Gloaming
16.01-29.01
Opening Thurs 16.01 (6-9pm)
Open Day / Meet the Artist Sat 18 Jan (10-6pm / Talk 3-4pm)
Closing Wed 29.01
Viewing by appointment at other times please email rsvp@periscope.uk
I walk out in the clean cold night to be cut by blue. Between twilight and pitch black, sights flee, and I reach to touch. It is midwinter, and the deep and dank have grown exquisite skins. Across the field, shells of ice form over the last months of rot. Breaking beneath my feet, I sink to the soft beneath.
In this temperate zone ice doesn’t last. It flowers at night, is held by the cold a day or two, and released again to wet. Last year’s vegetation collapses as fibres turn to gunk. Waterlogged, rain sits on soil. Unhurried, moisture in the studio gathers and blooms. Constellations of mould grow across things I have left. Weeks leak through one another in piles.

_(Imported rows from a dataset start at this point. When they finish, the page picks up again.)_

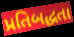
પ્રતિબદ્ધતા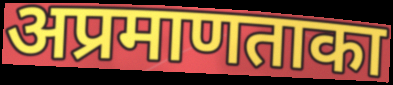
अप्रमाणताका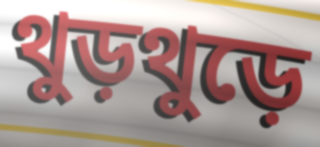
থুড়থুড়েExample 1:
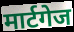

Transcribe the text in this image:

मार्टगेज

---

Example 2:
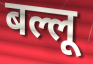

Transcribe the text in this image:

बल्लू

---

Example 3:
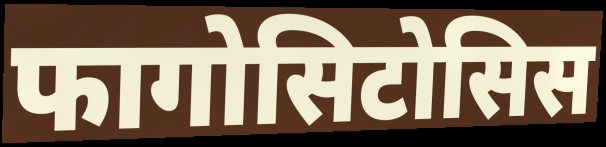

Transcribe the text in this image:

फागोसिटोसिस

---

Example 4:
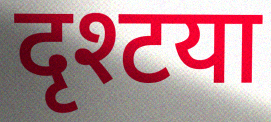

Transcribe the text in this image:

दृश्टया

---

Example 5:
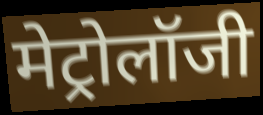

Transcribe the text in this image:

मेट्रोलॉजी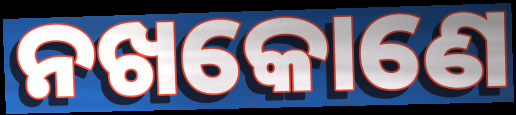
ନଖକୋଣେ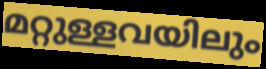
മറ്റുള്ളവയിലും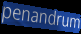
penandrum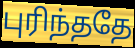
புரிந்ததே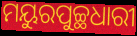
ମୟୁରପୁଚ୍ଛଧାରୀ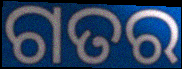
ଗତରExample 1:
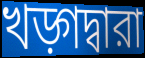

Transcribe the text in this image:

খড়্গদ্বারা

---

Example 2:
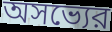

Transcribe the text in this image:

অসভ্যের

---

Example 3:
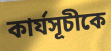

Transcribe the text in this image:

কার্যসূচীকে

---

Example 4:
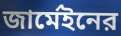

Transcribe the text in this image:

জার্মেইনের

This winter work gives visibility to the changing states of ice and gelatine, inviting them to narrate imminent topographical change. Thinking of print as a moment of contact between materials, Dessain explores what happens when the ground is the plate. Taking casts directly from a frozen pool in flooded pasture, the by-products of industrial farming collide with the substances of early photography. Cow bone derived gelatine, plant sap, bleach, agricultural effluence and light sensitive compounds converge as they meet the ground. As liquid and solid touch they exchange temperature, substance and form. Crystalline images are moulded from the icy surface, as it, in turn, is simultaneously etched by the warm fluids.
Nothing is stable. Outside is melting. Inside the chemicals age and the gelatine absorbs damp from the air. The close at hand contaminates the ideal. Last autumn's windfalls leak onto fresh prints. Porous bodies, the pieces respond to their changing environment. Processes of osmosis and spillage, decay and desiccation move matter. Now, in the gallery, they shift with Dalston’s humidities.

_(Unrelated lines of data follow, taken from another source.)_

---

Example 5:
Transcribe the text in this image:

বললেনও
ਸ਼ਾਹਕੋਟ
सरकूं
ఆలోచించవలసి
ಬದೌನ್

Seeing the lively negotiations of materials and environment usually tidied away, meanings slip between the works and the frozen fields: pools leach, flesh tears and formlessness threatens. The solid seems less certain: we too are moving through the gloaming.
Constanza Dessain is a Scottish artist who makes imprints in the landscape to think about ecological entanglement. Works improvised in all seasons follow the flux of place.